I ran into an issue that looks like a compiler issue involving interpretation of equation formulae:
"Equation Issue"
Place is a room.
When play begins:
let A be 10;
let B be 5;
let c be given by c=(A+2)/(B+1) where c is a number;
say "c = [c]."
The Problem message is:
Problem. You wrote ‘let c be given by c= (A+2)/ (B+1) where c is a number’ : but this is a phrase which I don’t recognise, perhaps because it uses brackets ‘(’ and ‘)’ or braces ‘{’ and ‘}’ in a way that doesn’t make sense to me. Each open ‘(’ or ‘{’ has to have a matching ‘)’ or ‘}’.
This isn’t a serious attempt at an answer but could it be related to escaping special characters? There’s a lot of programming languages where /( behaves differently than (, and none of the sample formulas have a denominator in parentheses.
Yeah, the I7 compiler is frequently very finicky about spaces around arithmetic operators, so to avoid frustration I now always try to remember to separate them with a space front and back.

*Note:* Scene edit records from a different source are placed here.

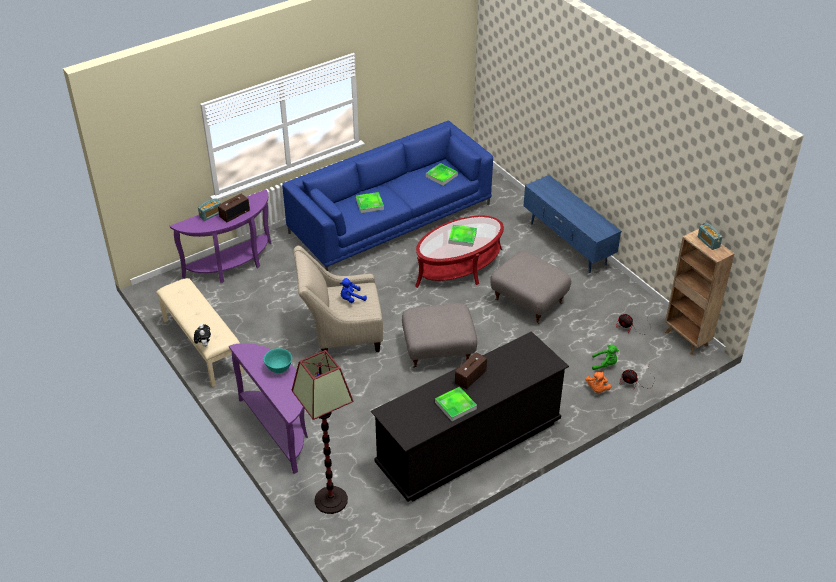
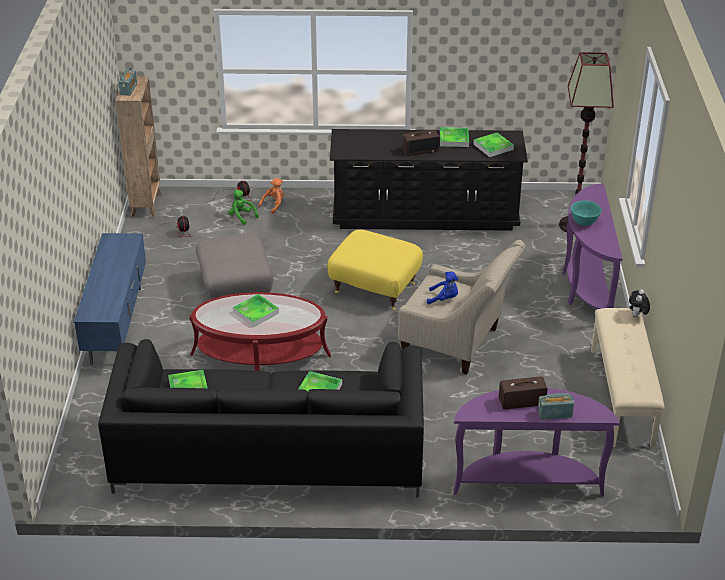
camera: 145 degrees left, 5 degrees down
blue sofa [282,121,493,271] -> black sofa [98,339,424,497]
grey ottoman [402,303,477,368] -> yellow ottoman [327,230,423,310]
none -> tray [473,132,514,157]

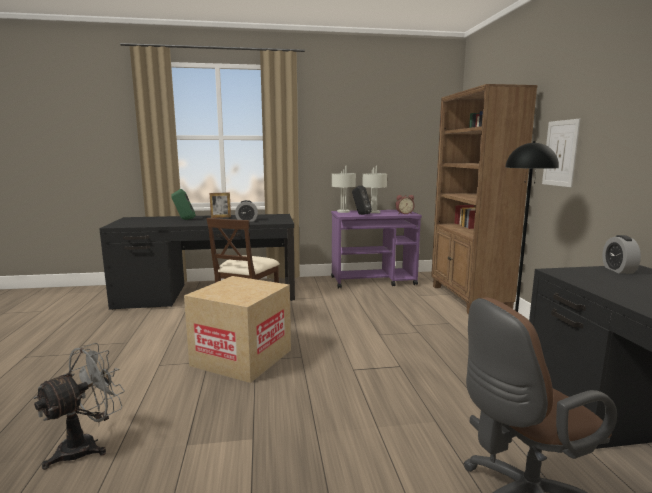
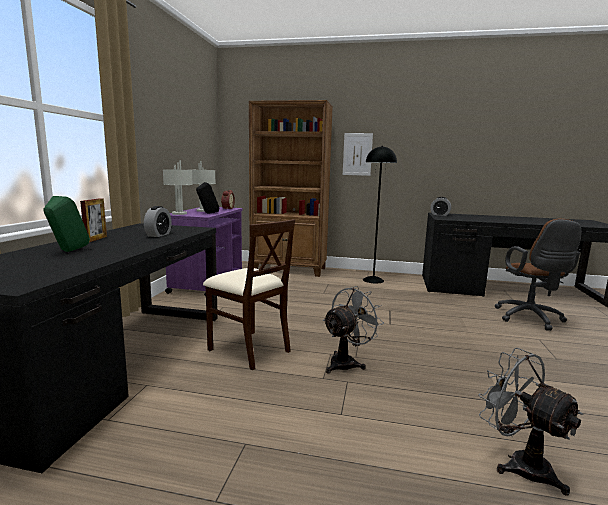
camera: 70 degrees left, 0 degrees up
cardboard box [184,276,291,383] -> grey fan [323,286,384,374]

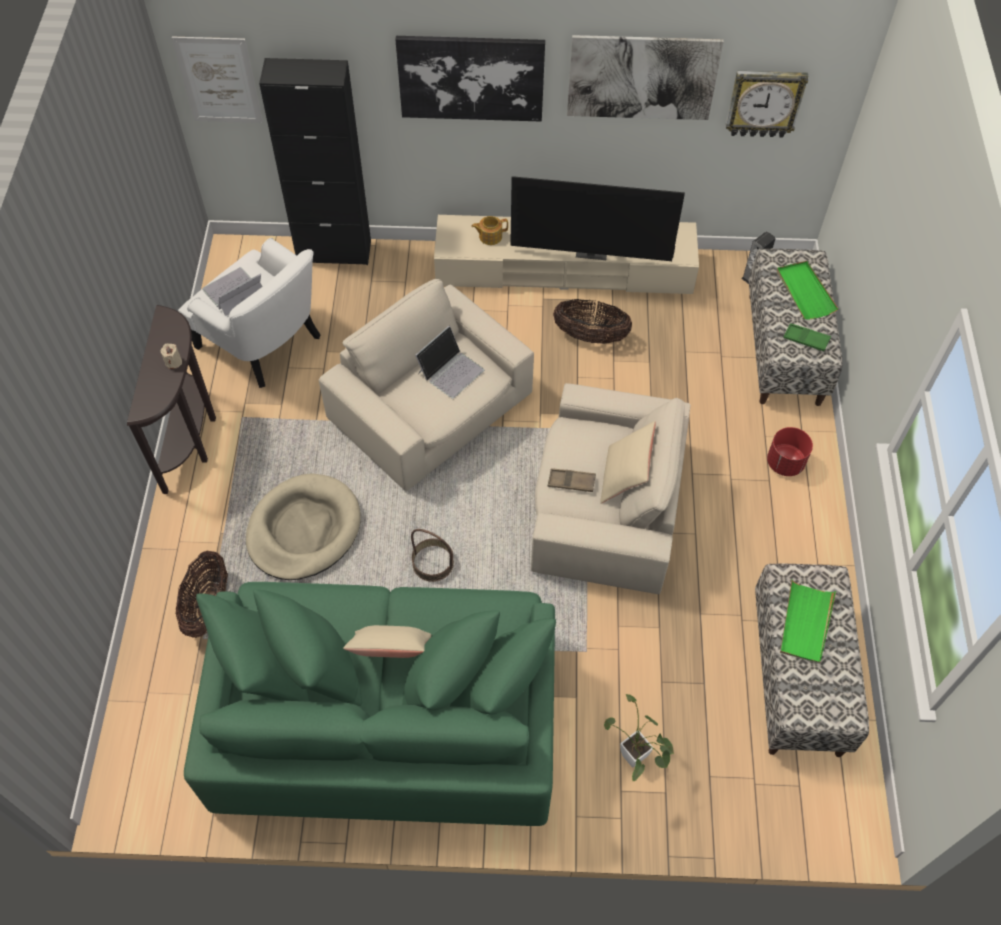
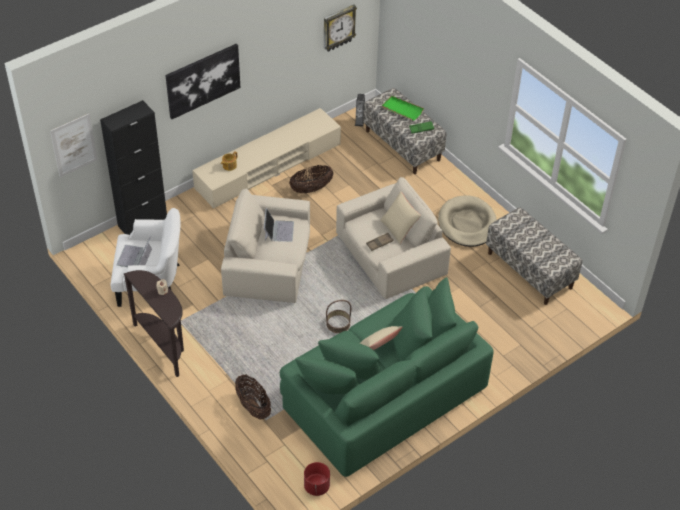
camera: 40 degrees left, 10 degrees down
beige dog bed [246,473,361,580] -> beige dog bed moved to [438,195,497,247]
television [510,176,685,261] -> none
picture [567,35,724,120] -> none
potted plant [604,694,674,781] -> none
red planter [767,427,813,476] -> red planter moved to [304,462,330,496]
green tray [780,580,836,664] -> none

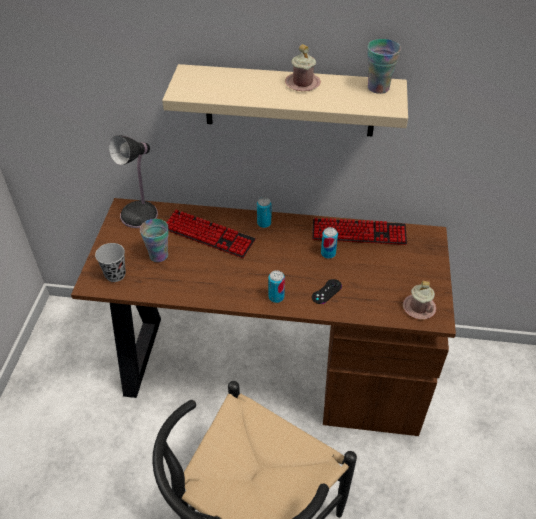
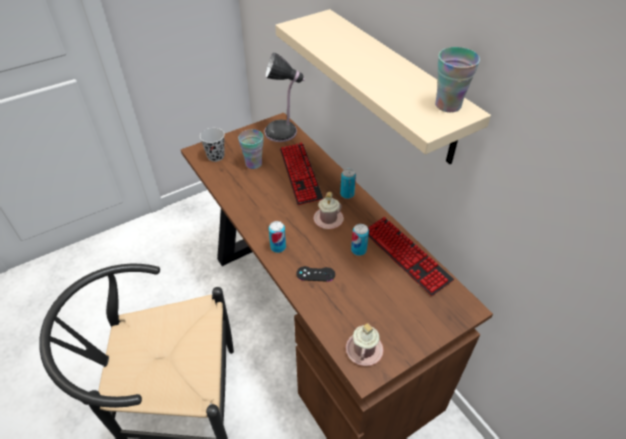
camera: 50 degrees right, 0 degrees up
pink mug [285,44,321,91] -> pink mug moved to [313,192,344,229]

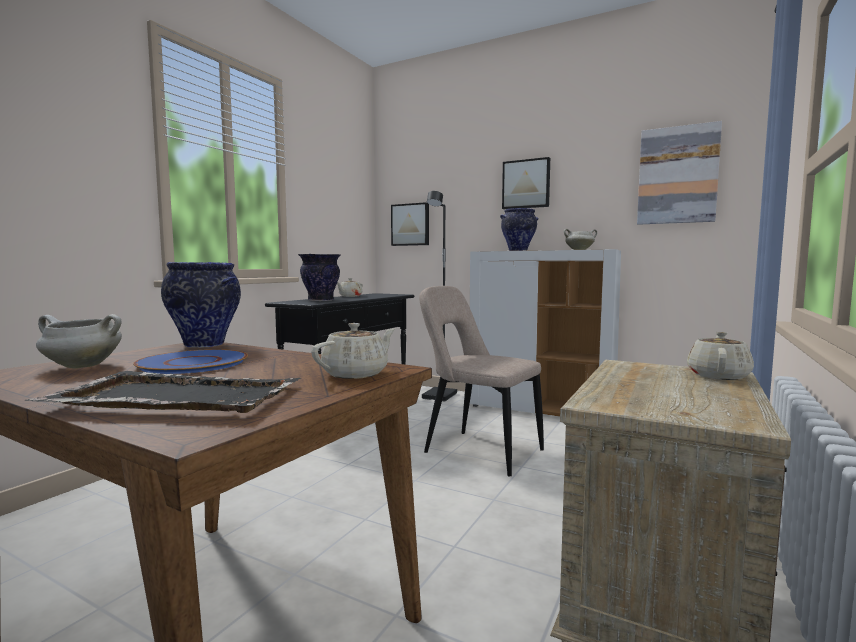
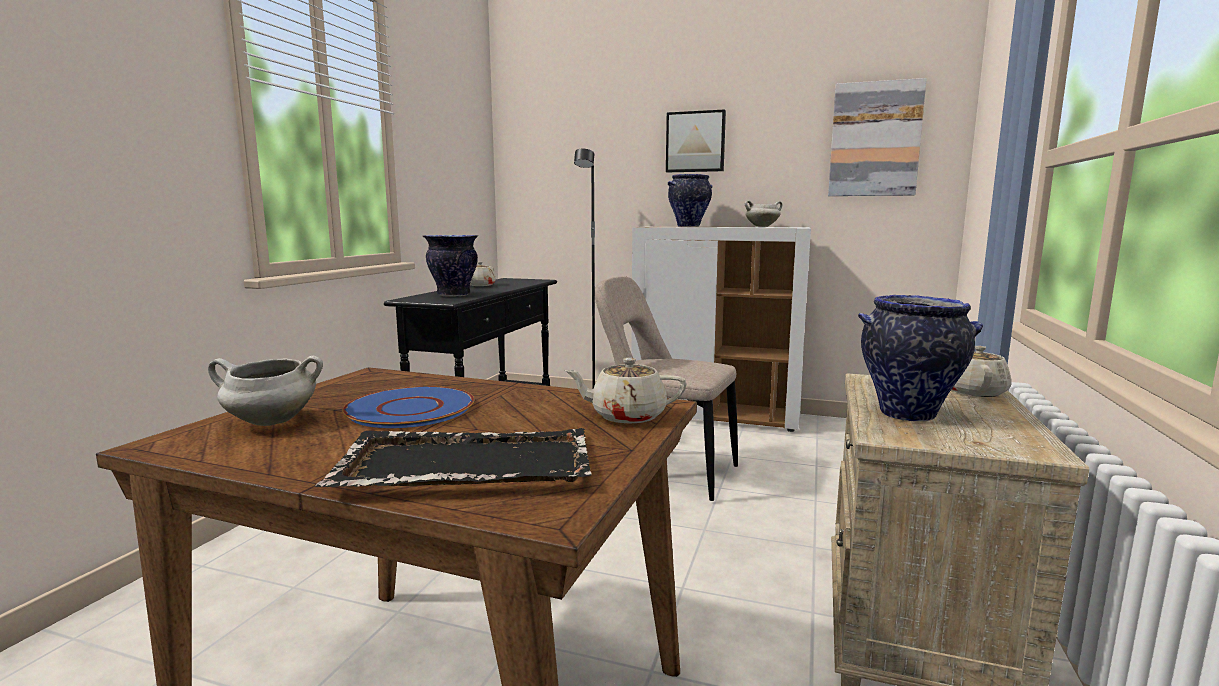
camera: 10 degrees left, 5 degrees up
vase [161,262,241,348] -> vase moved to [858,295,983,422]
beige teapot [311,323,395,379] -> beige teapot turned 120 degrees counterclockwise [564,358,687,424]
picture [391,202,429,246] -> none

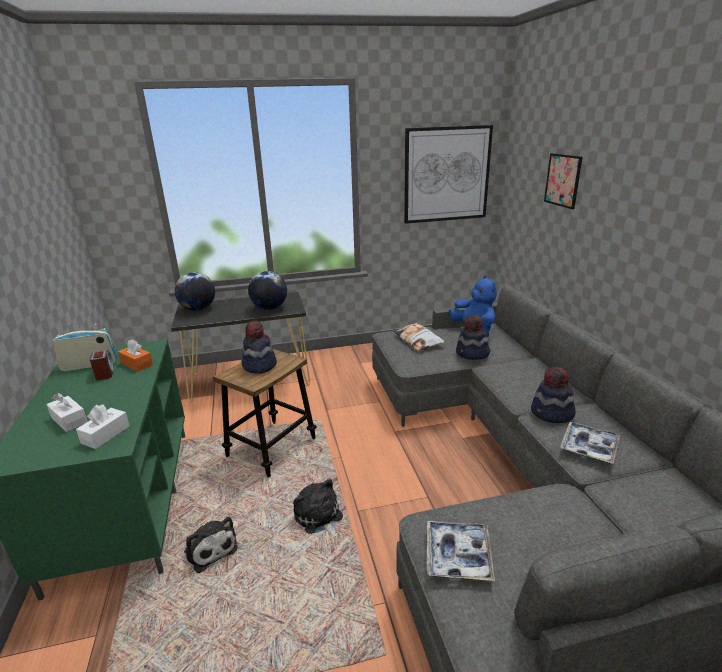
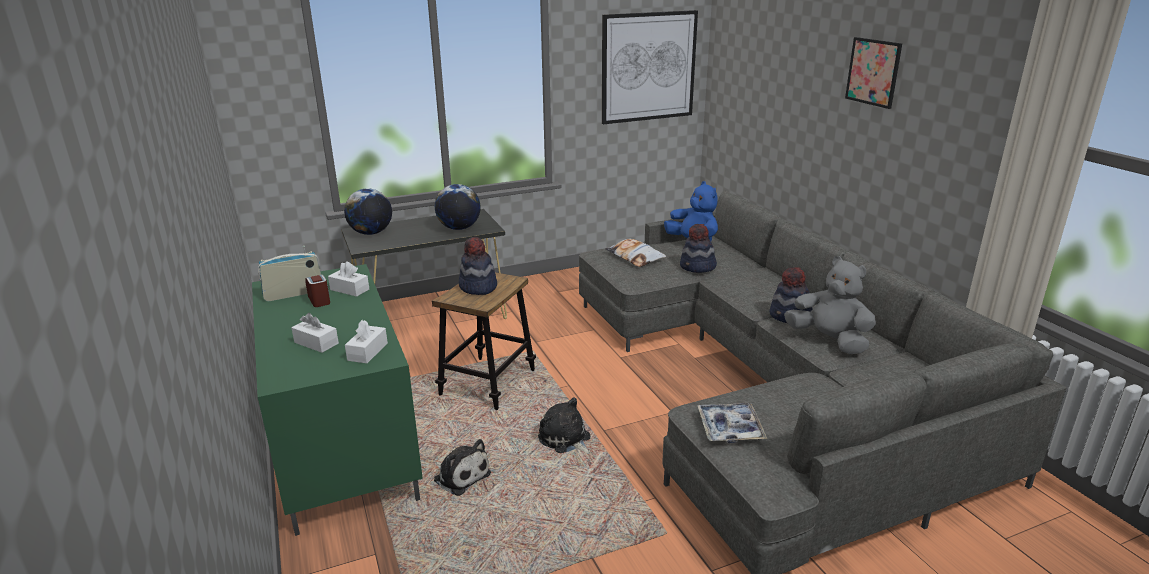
camera: 10 degrees left, 0 degrees up
orange tissue box [118,340,153,371] -> white tissue box [328,261,369,297]
picture [544,153,583,209] -> picture moved to [845,37,902,109]
tray [560,422,620,464] -> grey plush toy [784,256,876,354]

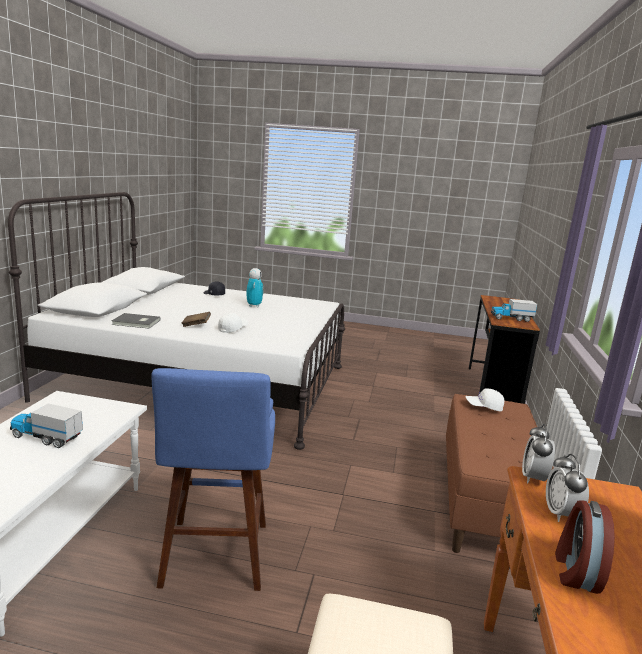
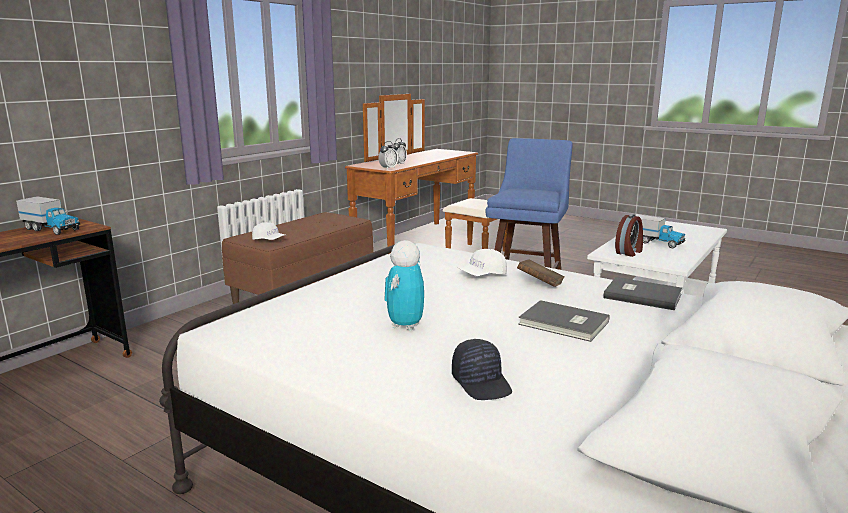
camera: 155 degrees left, 0 degrees up
alarm clock [555,500,615,594] -> alarm clock moved to [615,214,643,257]
none -> grey book [518,300,610,342]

In this case, as it happens, the only change needed from your version is a space before the slash.
I think you’re on to something here, mathbrush. The Problem message does reference the possibility that there are unbalanced parentheses, which implies that one of the parentheses is being read as something else. It also seems that adjacency of the slash and parenthesis are important, because the issue can be bypassed with spacing.
What doesn’t makes sense to me is that putting a space before the slash is the minimum change needed to avoid the error. It seems as though the )/ is being read as a unit instead of the /(.
This definitely doesn’t seem like correct behavior to me, though. I haven’t found anything in the documentation to suggest that a forward slash can be part of any kind of escape sequence.
This also seems to be indicated by the error message, which inserts a space after the / but not before:
Problem. You wrote ‘let c be given by c= (A+2)/ (B+1)
I think this must be simply a compiler bug in the equation-reader, and as a result of it the )/ is not being recognised as a ) followed by a /, hence comments about mismatched brackets.